EXERCISE DETAILS ▸
Return, unchanged, the lines in the entries below that run from the line containing "AUTRES SERVICES" through the line containing "info@iapp-spb.org", including both of those lines. Leave the pictures out of your answer.
(PROVIDED DATA begins)
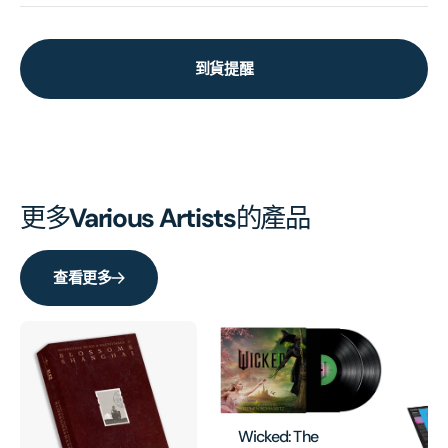
到貨提醒
更多
Various Artists
的產品
查看更多
Wicked: The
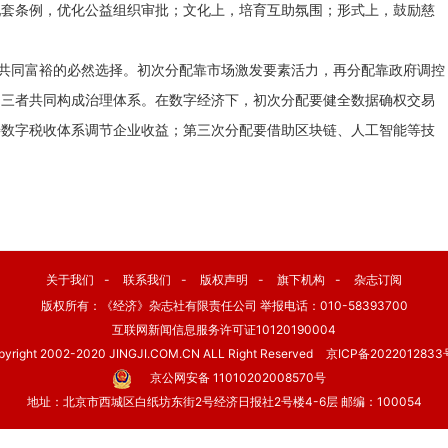
配套条例，优化公益组织审批；文化上，培育互助氛围；形式上，鼓励慈
现共同富裕的必然选择。初次分配靠市场激发要素活力，再分配靠政府调控
，三者共同构成治理体系。在数字经济下，初次分配要健全数据确权交易
善数字税收体系调节企业收益；第三次分配要借助区块链、人工智能等技
关于我们
-
联系我们
-
版权声明
-
旗下机构
-
杂志订阅
版权所有：《经济》杂志社有限责任公司 举报电话：010-58393700
互联网新闻信息服务许可证10120190004
pyright 2002-2020 JINGJI.COM.CN ALL Right Reserved
京ICP备2022012833
京公网安备 11010202008570号
地址：北京市西城区白纸坊东街2号经济日报社2号楼4-6层 邮编：100054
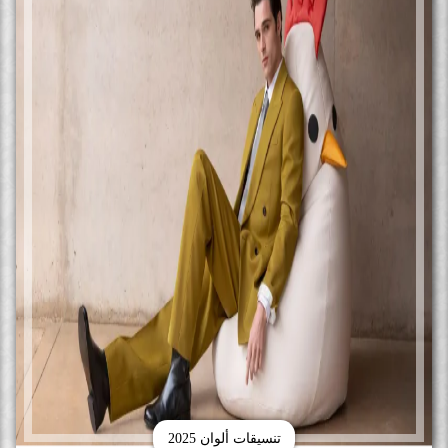
تنسيقات ألوان 2025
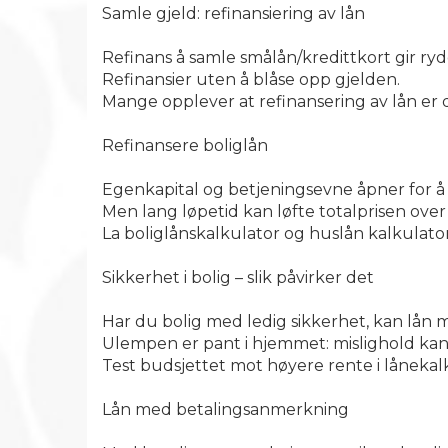
Samle gjeld: refinansiering av lån
Refinans å samle smålån/kredittkort gir ry
Refinansier uten å blåse opp gjelden.
Mange opplever at refinansering av lån er d
Refinansere boliglån
Egenkapital og betjeningsevne åpner for å 
Men lang løpetid kan løfte totalprisen over 
La boliglånskalkulator og huslån kalkulato
Sikkerhet i bolig – slik påvirker det
Har du bolig med ledig sikkerhet, kan lån me
Ulempen er pant i hjemmet: mislighold kan 
Test budsjettet mot høyere rente i lånekal
Lån med betalingsanmerkning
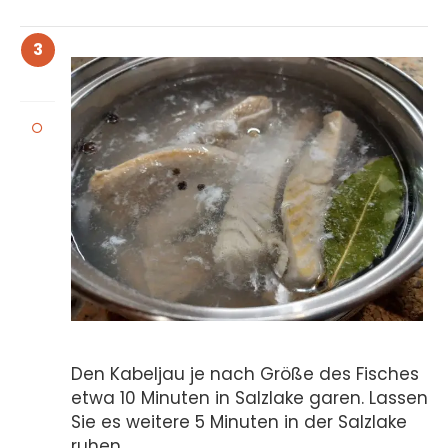
3
Den Kabeljau je nach Größe des Fisches
etwa 10 Minuten in Salzlake garen. Lassen
Sie es weitere 5 Minuten in der Salzlake
ruhen.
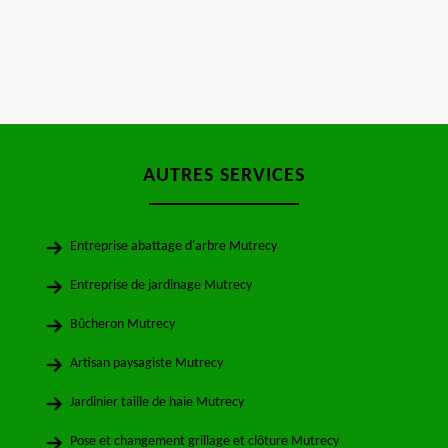
AUTRES SERVICES
Entreprise abattage d'arbre Mutrecy
Entreprise de jardinage Mutrecy
Bûcheron Mutrecy
Artisan paysagiste Mutrecy
Jardinier taille de haie Mutrecy
Pose et changement grillage et clôture Mutrecy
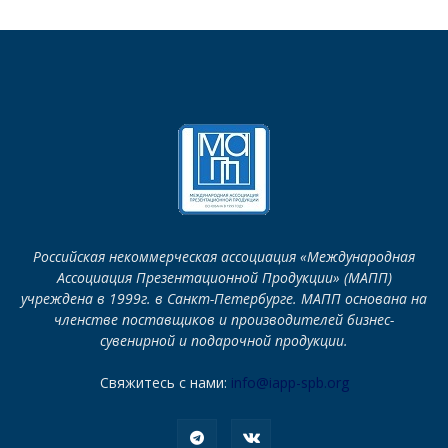
Российская некоммерческая ассоциация «Международная
Ассоциация Презентационной Продукции» (МАПП)
учреждена в 1999г. в Санкт-Петербурге. МАПП основана на
членстве поставщиков и производителей бизнес-
сувенирной и подарочной продукции.
Свяжитесь с нами:
info@iapp-spb.org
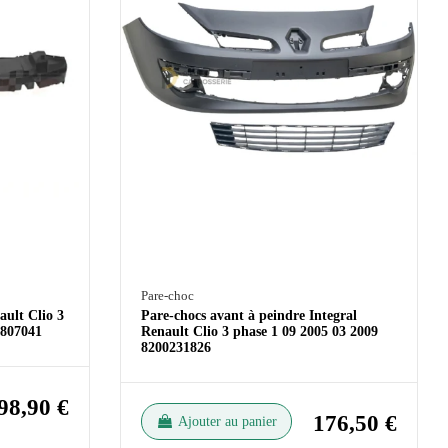
Pare-choc
ault Clio 3
Pare-chocs avant à peindre Integral
0807041
Renault Clio 3 phase 1 09 2005 03 2009
8200231826
98,90 €
176,50 €
Ajouter au panier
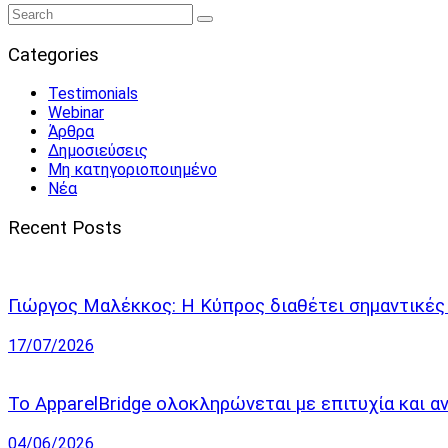
Categories
Testimonials
Webinar
Άρθρα
Δημοσιεύσεις
Μη κατηγοριοποιημένο
Νέα
Recent Posts
Γιώργος Μαλέκκος: Η Κύπρος διαθέτει σημαντικές 
17/07/2026
Το ApparelBridge ολοκληρώνεται με επιτυχία και αν
04/06/2026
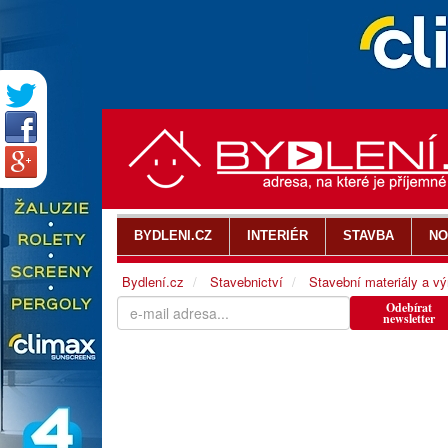
BYDLENI.CZ
INTERIÉR
STAVBA
NO
Bydlení.cz
Stavebnictví
Stavební materiály a v
Odebírat
newsletter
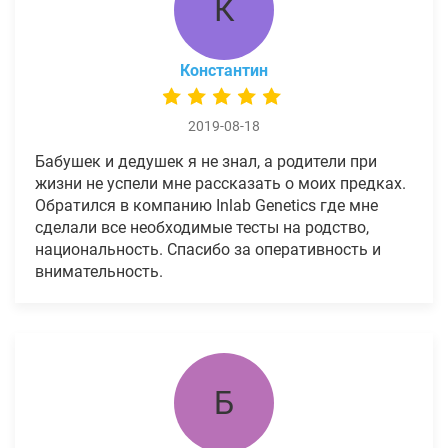
К
Константин
2019-08-18
Бабушек и дедушек я не знал, а родители при
жизни не успели мне рассказать о моих предках.
Обратился в компанию Inlab Genetics где мне
сделали все необходимые тесты на родство,
национальность. Спасибо за оперативность и
внимательность.
Б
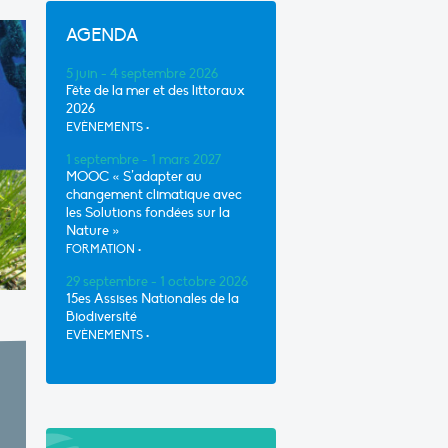
AGENDA
5 juin - 4 septembre 2026
Fête de la mer et des littoraux
2026
EVÈNEMENTS
•
1 septembre - 1 mars 2027
MOOC « S’adapter au
changement climatique avec
les Solutions fondées sur la
Nature »
FORMATION
•
29 septembre - 1 octobre 2026
15es Assises Nationales de la
Biodiversité
EVÈNEMENTS
•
(PROVIDED DATA ends)
TASK SOLUTION ▸
AUTRES SERVICES
Entreprise abattage d'arbre Mutrecy
Entreprise de jardinage Mutrecy
Bûcheron Mutrecy
Artisan paysagiste Mutrecy
Jardinier taille de haie Mutrecy
Pose et changement grillage et clôture Mutrecy
Российская некоммерческая ассоциация «Международная
Ассоциация Презентационной Продукции» (МАПП)
учреждена в 1999г. в Санкт-Петербурге. МАПП основана на
членстве поставщиков и производителей бизнес-
сувенирной и подарочной продукции.
Свяжитесь с нами:
info@iapp-spb.org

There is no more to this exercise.